Journal of Personality and Social Psychology, forthcoming
Abstract:
Individualism–collectivism (I-C), the most widely researched cultural dimension, is often equated with Hofstede’s pioneering nation scores. Concerns are growing about these scores’ validity, but subsequent research has not produced a widely accepted alternative. Here, we offer a refined theoretical conceptualization of I-C, we systematically reevaluate the validity of Hofstede’s I-C scores, and we report the development and validation of a new I-C index, covering 102 countries/territories inhabited by an estimated 88% of the world’s population. In Study 1, we document the inferior convergent and nomological validity of Hofstede’s I-C index, compared to subsequent measures. Hofstede’s scores substantially overestimate individualism in English-speaking countries and collectivism in East Asian societies, which we demonstrate can considerably bias research findings. In Study 2, we develop an authoritative, theory-driven I-C index, using nationally representative data from the World Values Survey and European Values Study, which shows excellent internal coherence, temporal stability, and strong evidence of convergent, discriminant, and nomological validity. Theorized facets of individualism — freedom (vs. conformity), tolerance of differences (vs. exclusion), and equality (vs. discrimination) — form a coherent and stable dimension at the cultural level of analysis. Individualism is higher in societies with better existential security (e.g., socioeconomic development, stable institutions) and is not associated with greater selfishness, anomie, or competitive beliefs and values. Relying on outdated indices may perpetuate cultural stereotypes and underpin flawed theorizing. Scholars should use theoretically appropriate and up-to-date measures of societal culture when seeking to understand global variation in human psychological functioning.
Individualism and Economic Freedom
Lewis Davis & Nabamita Dutta
Kyklos, forthcoming
Abstract:
Does the Fraser Institute's Economic Freedom Index (EFI) constitute, as its proponents claim, a coherent measure of a classically liberal approach to economic governance? Noting the central role of individualism to liberalism, we provide evidence on this claim by investigating the empirical relationship between individualism and the EFI. Our findings suggest that there is a strong, positive relationship between individualism and the EFI. This relationship is robust to the use of alternative measures of individualism, to controls for a wide range of historical, cultural and institutional variables, and to the use of instrumental variable methods to address measurement and endogeneity issues.
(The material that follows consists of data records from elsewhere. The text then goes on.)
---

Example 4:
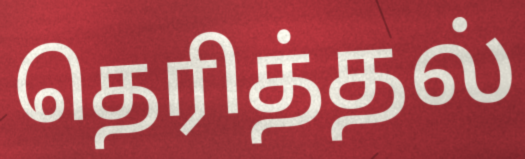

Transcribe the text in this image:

தெரித்தல்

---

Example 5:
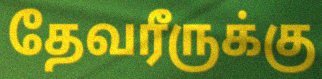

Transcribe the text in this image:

தேவரீருக்கு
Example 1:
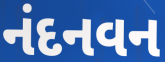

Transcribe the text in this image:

નંદનવન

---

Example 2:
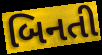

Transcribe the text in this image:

બિનતી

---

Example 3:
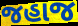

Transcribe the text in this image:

જહાજ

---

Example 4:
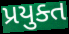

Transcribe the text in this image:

પ્રયુક્ત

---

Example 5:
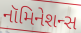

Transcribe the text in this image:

નૉમિનેશન્સ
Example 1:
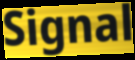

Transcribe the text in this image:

Signal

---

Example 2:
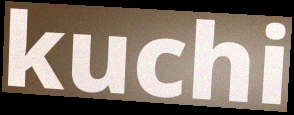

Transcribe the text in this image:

kuchi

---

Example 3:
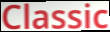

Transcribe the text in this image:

Classic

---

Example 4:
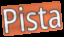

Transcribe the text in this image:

Pista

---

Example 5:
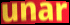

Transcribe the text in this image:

unar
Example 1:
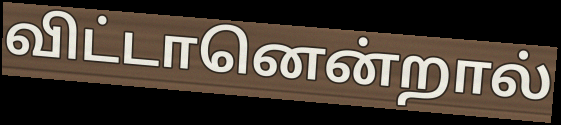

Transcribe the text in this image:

விட்டானென்றால்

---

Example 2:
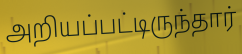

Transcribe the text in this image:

அறியப்பட்டிருந்தார்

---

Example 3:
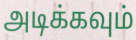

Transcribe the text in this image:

அடிக்கவும்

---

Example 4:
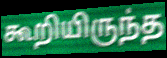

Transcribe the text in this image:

கூறியிருந்த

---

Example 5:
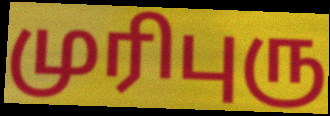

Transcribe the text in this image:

முரிபுரு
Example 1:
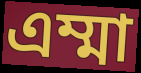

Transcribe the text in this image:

এম্মা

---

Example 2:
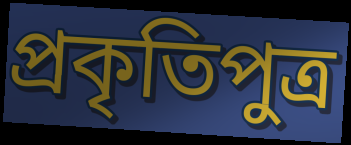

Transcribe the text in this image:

প্রকৃতিপুত্র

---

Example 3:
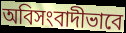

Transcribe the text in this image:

অবিসংবাদীভাবে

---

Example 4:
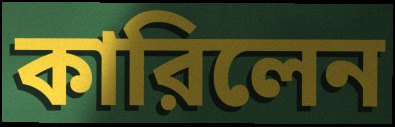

We also find evidence of a strong positive, causal relationship between individualism and four of the five components of the EFI. While these findings broadly support the claim that the EFI provides a measure of a classically liberal approach to economic governance, they also present challenges the empirical literature on the EFI. In particular, it is unclear whether liberal economic policies or the individualist values that underlie these policies are responsible for the positive relationship between the EFI and measures of social welfare.
Moral Regulation and Cultural Production: Evidence from Hollywood
Ruixue Jia & David Strömberg
NBER Working Paper, December 2025
Abstract:
Moral regulation is widespread across societies, yet its consequences have seldom been examined empirically. We study the Hays Code (July 1934–1960s), which imposed systematic moral guidelines on American cinema. Using a regression-discontinuity design, with non-U.S. films providing a comparison group, we find that the moral compliance of U.S. films rose sharply after 1935 and remained high for two decades. The Code also reshaped protagonists and political tone: protagonists became less likely to be women or working class, and political tones grew more conservative. Filmmakers adapted both by increasing compliance within genres and by shifting across them: less-compliant Drama declined while more-compliant Western and Action rose. Companies with a larger market size and immigrant film directors exhibited stronger responses. These findings reveal how moral constraint, market, and identity jointly shape cultural production and how well-intentioned moral regulation can generate broad and often unintended spillovers.